─── Stored data
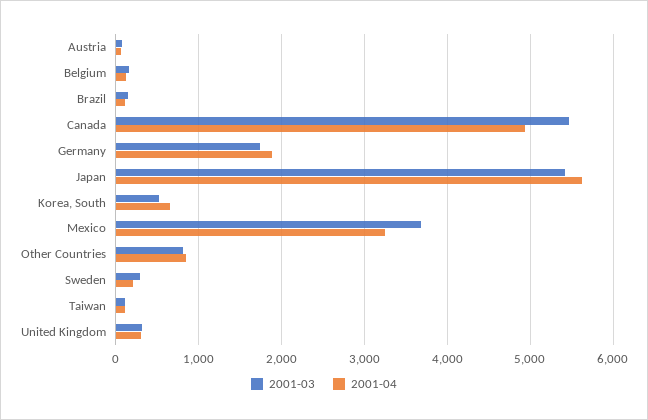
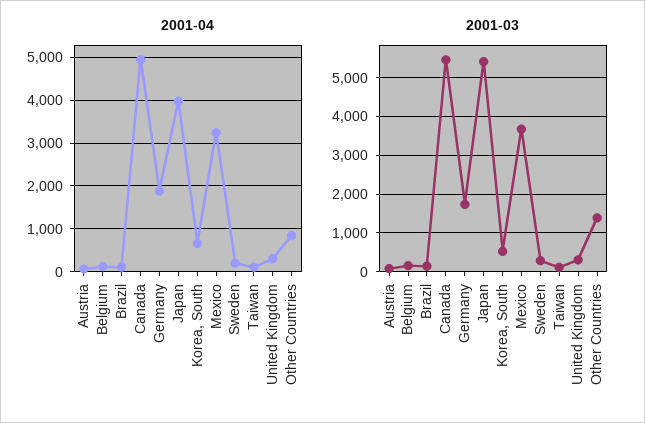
  {
    "2001-03": {
      "Austria": 100,
      "Belgium": 200,
      "Brazil": 100,
      "Canada": 5500,
      "Germany": 1700,
      "Japan": 5400,
      "Korea, South": 500,
      "Mexico": 3700,
-     "Other Countries": 800,
+     "Other Countries": 1400,
      "Sweden": 300,
      "Taiwan": 100,
      "United Kingdom": 300
    },
    "2001-04": {
      "Austria": 100,
      "Belgium": 100,
      "Brazil": 100,
      "Canada": 4900,
      "Germany": 1900,
-     "Japan": 5600,
+     "Japan": 4000,
      "Korea, South": 700,
      "Mexico": 3200,
      "Other Countries": 800,
      "Sweden": 200,
      "Taiwan": 100,
      "United Kingdom": 300
    }
  }

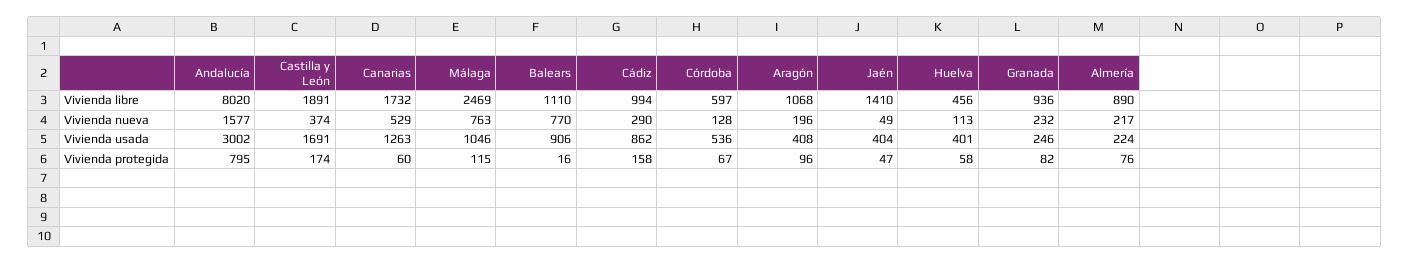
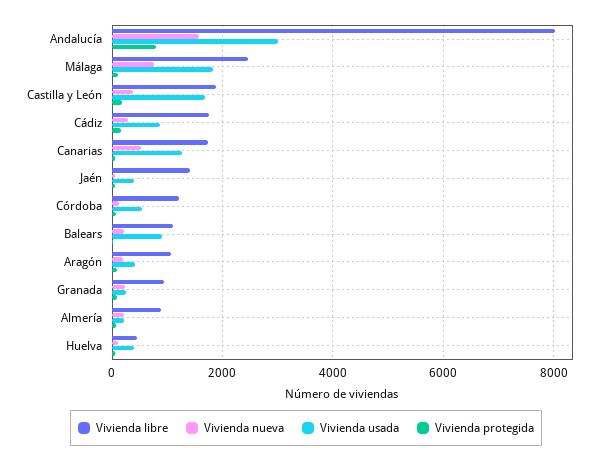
  {
    "Vivienda libre": {
      "Andalucía": 8020,
      "Castilla y León": 1891,
      "Canarias": 1732,
      "Málaga": 2469,
      "Balears": 1110,
-     "Cádiz": 994,
+     "Cádiz": 1800,
-     "Córdoba": 597,
+     "Córdoba": 1200,
      "Aragón": 1068,
      "Jaén": 1410,
      "Huelva": 456,
      "Granada": 936,
      "Almería": 890
    },
    "Vivienda nueva": {
      "Andalucía": 1577,
      "Castilla y León": 374,
      "Canarias": 529,
      "Málaga": 763,
-     "Balears": 770,
+     "Balears": 200,
      "Cádiz": 290,
      "Córdoba": 128,
      "Aragón": 196,
      "Jaén": 49,
      "Huelva": 113,
      "Granada": 232,
      "Almería": 217
    },
    "Vivienda usada": {
      "Andalucía": 3002,
      "Castilla y León": 1691,
      "Canarias": 1263,
-     "Málaga": 1046,
+     "Málaga": 1800,
      "Balears": 906,
      "Cádiz": 862,
      "Córdoba": 536,
      "Aragón": 408,
      "Jaén": 404,
      "Huelva": 401,
      "Granada": 246,
      "Almería": 224
    },
    "Vivienda protegida": {
      "Andalucía": 795,
      "Castilla y León": 174,
      "Canarias": 60,
      "Málaga": 115,
      "Balears": 16,
      "Cádiz": 158,
      "Córdoba": 67,
      "Aragón": 96,
      "Jaén": 47,
      "Huelva": 58,
      "Granada": 82,
      "Almería": 76
    }
  }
──────
§ Exercise details
After reading the entries above, state the number of lines that contain the word "Castilla", adding nothing else.

§ Response
4